▶ **Text block**:
★ ★ ★

# Student Data Analysis

## 🔧 Preprocessing
 - Identify and impute missing values for continuous and categorical features.
 - Encode gender and other categorical fields using Label Encoding or One-Hot Encoding.
 - Normalize numerical features using StandardScaler.
 - Remove outliers in exam_stress_level and part_time_work_hours using Z-score.
 - Drop duplicate records if present.

## 📊 Exploratory Data Analysis (EDA)
 - Plot histograms of gpa, mental_health_score, and exam_stress_level.
 - Analyze the relationship between hours_studied and gpa using a regression plot.
 - Compare average GPA between students with high and low sleep_quality.
 - Plot a correlation heatmap for all numeric variables.
 - Visualize gender distribution with a pie chart.

## 📈 Regression Models
 - Build a Linear Regression model to predict gpa using all other numeric features.
 - Evaluate the model using MAE, RMSE, and R² score.
 - Visualize predicted vs actual GPA with a scatter plot.
 - Compare prediction results for mental_health_score using a regression model — which features are more predictive?

## 🎯 Classification Models
 - Train a Logistic Regression model to classify passed_gpa.

★ ★ ★

▶ **Data extract**:
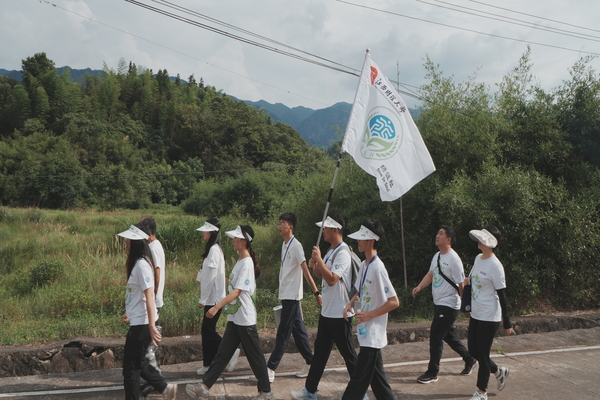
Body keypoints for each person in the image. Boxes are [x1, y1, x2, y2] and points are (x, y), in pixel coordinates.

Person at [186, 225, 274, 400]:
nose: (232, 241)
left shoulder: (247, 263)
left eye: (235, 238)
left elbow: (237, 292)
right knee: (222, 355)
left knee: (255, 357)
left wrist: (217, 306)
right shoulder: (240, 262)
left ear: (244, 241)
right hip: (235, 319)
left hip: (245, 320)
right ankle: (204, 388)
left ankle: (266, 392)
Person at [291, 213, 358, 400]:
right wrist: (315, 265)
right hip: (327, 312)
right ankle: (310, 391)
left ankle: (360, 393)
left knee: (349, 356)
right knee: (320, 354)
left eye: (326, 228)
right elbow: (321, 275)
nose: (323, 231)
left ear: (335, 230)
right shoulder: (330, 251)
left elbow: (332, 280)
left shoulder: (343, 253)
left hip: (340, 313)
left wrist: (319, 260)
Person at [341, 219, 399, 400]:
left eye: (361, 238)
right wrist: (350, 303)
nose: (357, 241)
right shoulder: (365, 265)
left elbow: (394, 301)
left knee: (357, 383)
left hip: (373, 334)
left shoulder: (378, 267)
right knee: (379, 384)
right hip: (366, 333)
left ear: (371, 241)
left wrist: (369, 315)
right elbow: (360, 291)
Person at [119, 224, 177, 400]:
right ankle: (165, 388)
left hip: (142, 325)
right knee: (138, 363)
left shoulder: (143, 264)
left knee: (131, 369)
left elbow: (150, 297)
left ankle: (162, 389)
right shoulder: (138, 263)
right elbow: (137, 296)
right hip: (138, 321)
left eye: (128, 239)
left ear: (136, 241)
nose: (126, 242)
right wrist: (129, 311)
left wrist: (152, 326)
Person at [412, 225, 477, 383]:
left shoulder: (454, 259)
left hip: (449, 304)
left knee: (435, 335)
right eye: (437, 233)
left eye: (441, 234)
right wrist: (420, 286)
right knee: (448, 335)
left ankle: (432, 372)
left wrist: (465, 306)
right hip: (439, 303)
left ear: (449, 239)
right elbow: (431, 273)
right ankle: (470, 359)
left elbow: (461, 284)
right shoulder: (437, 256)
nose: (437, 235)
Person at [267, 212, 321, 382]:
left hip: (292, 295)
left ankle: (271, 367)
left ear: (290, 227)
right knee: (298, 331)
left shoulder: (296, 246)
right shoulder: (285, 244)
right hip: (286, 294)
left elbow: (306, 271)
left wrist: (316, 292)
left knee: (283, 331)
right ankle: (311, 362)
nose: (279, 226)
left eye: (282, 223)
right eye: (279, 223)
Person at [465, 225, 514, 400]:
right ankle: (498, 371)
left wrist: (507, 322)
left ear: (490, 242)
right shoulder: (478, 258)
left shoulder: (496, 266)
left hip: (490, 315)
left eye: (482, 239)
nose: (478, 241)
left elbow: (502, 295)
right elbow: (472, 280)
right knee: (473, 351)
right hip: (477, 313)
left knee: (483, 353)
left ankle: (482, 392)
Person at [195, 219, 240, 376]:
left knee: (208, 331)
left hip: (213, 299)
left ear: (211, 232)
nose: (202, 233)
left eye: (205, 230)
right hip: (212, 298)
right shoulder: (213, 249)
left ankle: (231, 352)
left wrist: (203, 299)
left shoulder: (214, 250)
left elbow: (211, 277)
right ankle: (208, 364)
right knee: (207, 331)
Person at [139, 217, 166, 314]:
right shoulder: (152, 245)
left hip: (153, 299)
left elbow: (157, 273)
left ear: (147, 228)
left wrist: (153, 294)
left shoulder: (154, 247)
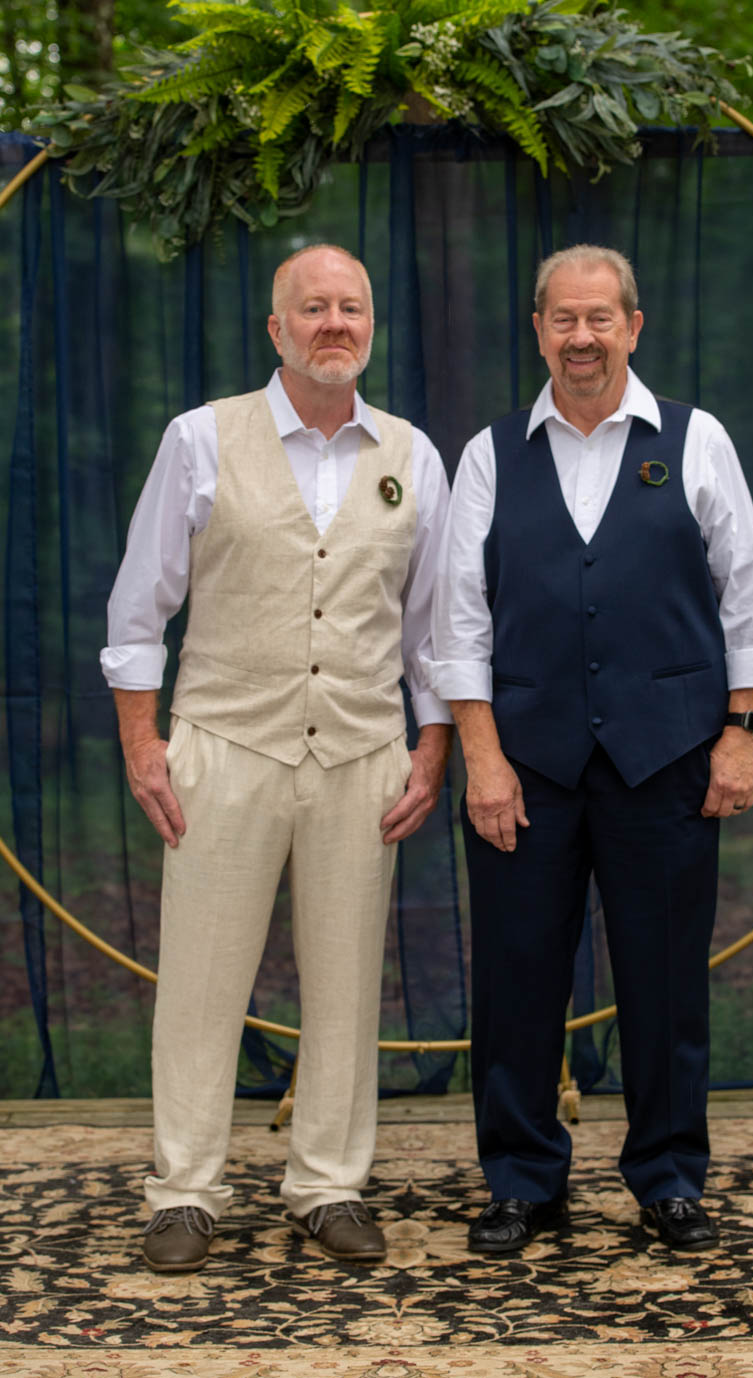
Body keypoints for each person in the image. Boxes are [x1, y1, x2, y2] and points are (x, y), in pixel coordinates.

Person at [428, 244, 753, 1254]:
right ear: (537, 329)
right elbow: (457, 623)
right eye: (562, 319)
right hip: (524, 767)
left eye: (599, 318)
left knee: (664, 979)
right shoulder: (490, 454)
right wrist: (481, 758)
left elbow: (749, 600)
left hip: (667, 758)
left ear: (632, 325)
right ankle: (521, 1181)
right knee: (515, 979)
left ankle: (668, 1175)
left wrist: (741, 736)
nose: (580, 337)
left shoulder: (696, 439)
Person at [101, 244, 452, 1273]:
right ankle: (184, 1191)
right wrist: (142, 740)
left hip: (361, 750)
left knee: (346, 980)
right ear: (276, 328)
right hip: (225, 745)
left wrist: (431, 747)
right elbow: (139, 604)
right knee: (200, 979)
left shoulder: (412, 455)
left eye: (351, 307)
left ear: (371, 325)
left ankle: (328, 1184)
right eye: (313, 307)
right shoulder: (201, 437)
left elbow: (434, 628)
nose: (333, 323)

★ ★ ★

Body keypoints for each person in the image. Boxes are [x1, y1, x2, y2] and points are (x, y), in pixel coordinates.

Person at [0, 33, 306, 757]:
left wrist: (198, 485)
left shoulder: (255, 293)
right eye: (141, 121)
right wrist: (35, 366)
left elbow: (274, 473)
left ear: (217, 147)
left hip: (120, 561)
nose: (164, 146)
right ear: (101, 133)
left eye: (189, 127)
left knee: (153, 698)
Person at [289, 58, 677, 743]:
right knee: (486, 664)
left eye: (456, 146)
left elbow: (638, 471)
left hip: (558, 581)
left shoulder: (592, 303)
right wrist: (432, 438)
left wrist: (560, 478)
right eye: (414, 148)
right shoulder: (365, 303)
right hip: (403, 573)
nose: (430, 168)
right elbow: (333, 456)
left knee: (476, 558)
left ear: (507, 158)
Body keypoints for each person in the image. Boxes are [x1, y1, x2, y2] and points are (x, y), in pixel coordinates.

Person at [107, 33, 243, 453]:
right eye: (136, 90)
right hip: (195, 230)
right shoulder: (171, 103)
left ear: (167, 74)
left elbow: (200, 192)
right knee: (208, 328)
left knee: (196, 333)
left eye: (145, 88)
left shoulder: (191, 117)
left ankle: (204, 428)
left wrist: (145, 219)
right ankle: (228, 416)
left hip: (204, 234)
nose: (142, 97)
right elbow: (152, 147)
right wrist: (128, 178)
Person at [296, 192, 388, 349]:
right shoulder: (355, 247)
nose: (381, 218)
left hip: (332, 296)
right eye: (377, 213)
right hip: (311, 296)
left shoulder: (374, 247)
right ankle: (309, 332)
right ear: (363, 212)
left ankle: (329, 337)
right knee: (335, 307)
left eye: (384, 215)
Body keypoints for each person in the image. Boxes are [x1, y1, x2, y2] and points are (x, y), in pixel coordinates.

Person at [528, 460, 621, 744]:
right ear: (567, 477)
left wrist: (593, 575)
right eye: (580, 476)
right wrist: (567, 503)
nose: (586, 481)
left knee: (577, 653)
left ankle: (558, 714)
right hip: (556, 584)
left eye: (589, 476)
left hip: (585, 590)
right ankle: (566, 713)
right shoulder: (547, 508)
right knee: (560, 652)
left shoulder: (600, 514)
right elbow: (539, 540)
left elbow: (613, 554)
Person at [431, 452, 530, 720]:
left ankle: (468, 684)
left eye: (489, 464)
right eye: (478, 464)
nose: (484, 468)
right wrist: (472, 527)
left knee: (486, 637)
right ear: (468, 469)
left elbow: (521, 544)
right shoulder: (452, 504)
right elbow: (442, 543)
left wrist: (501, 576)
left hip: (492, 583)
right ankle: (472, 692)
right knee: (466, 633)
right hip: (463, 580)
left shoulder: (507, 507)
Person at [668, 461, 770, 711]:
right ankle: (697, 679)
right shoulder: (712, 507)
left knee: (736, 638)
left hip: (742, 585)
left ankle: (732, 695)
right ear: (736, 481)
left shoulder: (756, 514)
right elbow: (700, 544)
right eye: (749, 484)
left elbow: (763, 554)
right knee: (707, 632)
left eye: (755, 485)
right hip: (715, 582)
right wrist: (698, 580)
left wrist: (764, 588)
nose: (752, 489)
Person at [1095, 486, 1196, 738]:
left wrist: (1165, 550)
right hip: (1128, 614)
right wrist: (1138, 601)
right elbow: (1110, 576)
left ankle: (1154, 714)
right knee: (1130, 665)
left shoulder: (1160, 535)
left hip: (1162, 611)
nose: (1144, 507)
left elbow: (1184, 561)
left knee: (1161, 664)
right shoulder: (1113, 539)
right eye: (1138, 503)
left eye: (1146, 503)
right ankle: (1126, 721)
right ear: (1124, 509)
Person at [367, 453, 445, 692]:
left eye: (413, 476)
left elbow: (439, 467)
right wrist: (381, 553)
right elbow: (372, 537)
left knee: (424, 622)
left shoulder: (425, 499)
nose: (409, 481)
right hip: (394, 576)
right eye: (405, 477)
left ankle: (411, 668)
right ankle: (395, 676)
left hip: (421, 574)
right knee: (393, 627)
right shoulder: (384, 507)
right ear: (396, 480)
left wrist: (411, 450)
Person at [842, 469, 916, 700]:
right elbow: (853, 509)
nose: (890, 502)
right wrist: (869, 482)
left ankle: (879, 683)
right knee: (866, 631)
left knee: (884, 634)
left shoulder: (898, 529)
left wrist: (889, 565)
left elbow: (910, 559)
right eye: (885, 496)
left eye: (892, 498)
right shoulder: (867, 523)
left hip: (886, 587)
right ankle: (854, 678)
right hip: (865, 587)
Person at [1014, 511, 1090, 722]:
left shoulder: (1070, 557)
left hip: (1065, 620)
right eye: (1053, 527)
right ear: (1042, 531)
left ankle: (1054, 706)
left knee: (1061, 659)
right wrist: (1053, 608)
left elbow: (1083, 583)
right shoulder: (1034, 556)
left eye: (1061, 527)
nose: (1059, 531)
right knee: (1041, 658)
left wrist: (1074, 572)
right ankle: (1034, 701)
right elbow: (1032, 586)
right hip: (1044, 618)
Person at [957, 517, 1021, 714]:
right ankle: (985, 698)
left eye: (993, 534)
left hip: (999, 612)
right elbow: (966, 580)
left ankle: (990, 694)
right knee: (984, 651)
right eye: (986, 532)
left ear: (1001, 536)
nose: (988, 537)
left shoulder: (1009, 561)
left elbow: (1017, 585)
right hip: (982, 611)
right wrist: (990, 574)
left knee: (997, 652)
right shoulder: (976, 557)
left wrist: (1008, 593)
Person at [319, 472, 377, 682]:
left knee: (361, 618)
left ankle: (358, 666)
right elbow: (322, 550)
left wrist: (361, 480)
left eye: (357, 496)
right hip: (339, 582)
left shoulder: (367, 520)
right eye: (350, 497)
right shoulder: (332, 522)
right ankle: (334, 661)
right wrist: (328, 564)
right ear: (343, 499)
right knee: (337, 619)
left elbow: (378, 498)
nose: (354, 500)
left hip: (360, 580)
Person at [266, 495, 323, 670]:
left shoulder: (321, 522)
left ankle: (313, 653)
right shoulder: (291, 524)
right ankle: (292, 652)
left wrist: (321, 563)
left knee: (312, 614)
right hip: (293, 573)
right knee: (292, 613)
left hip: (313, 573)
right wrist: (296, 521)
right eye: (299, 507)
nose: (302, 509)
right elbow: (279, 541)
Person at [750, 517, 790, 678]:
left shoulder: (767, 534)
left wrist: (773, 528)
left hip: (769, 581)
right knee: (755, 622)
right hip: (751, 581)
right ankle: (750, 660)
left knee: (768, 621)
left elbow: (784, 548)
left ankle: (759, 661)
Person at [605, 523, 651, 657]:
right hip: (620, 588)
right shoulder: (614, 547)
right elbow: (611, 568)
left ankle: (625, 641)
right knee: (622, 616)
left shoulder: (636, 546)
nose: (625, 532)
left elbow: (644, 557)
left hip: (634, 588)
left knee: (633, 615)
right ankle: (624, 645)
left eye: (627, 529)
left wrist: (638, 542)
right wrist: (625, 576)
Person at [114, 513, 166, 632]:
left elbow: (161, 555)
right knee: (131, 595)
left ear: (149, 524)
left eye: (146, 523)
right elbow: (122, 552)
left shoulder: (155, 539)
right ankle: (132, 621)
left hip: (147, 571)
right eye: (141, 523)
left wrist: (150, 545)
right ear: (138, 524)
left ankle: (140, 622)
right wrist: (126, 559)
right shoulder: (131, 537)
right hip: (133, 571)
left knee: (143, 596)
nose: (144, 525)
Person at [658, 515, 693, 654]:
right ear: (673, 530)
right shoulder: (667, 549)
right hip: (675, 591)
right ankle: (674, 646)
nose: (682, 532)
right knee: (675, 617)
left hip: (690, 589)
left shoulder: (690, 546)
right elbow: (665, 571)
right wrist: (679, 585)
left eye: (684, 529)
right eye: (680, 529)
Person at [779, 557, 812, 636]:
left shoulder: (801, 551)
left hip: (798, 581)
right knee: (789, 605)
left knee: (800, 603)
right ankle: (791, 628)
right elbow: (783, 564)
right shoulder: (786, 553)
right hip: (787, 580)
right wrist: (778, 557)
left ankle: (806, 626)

★ ★ ★

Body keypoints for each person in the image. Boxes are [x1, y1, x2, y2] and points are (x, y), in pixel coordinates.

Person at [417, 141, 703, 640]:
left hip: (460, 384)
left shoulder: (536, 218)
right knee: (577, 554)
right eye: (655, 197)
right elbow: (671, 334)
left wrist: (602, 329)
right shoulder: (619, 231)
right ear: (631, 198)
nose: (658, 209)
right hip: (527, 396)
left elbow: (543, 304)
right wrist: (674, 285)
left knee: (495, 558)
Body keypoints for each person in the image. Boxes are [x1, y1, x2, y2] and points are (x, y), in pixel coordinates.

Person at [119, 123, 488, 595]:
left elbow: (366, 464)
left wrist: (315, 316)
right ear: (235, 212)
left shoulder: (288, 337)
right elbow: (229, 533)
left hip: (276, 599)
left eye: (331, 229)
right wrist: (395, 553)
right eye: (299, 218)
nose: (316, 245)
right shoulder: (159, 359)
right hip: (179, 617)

★ ★ ★

▶ **Exercise prompt**: From the student data analysis plan, output the passage exactly, starting with the words "- Remove outliers" and ending after the words "mental_health_score, and exam_stress_level.".

▶ **Answer for this exercise**:
- Remove outliers in exam_stress_level and part_time_work_hours using Z-score.
 - Drop duplicate records if present.

## 📊 Exploratory Data Analysis (EDA)
 - Plot histograms of gpa, mental_health_score, and exam_stress_level.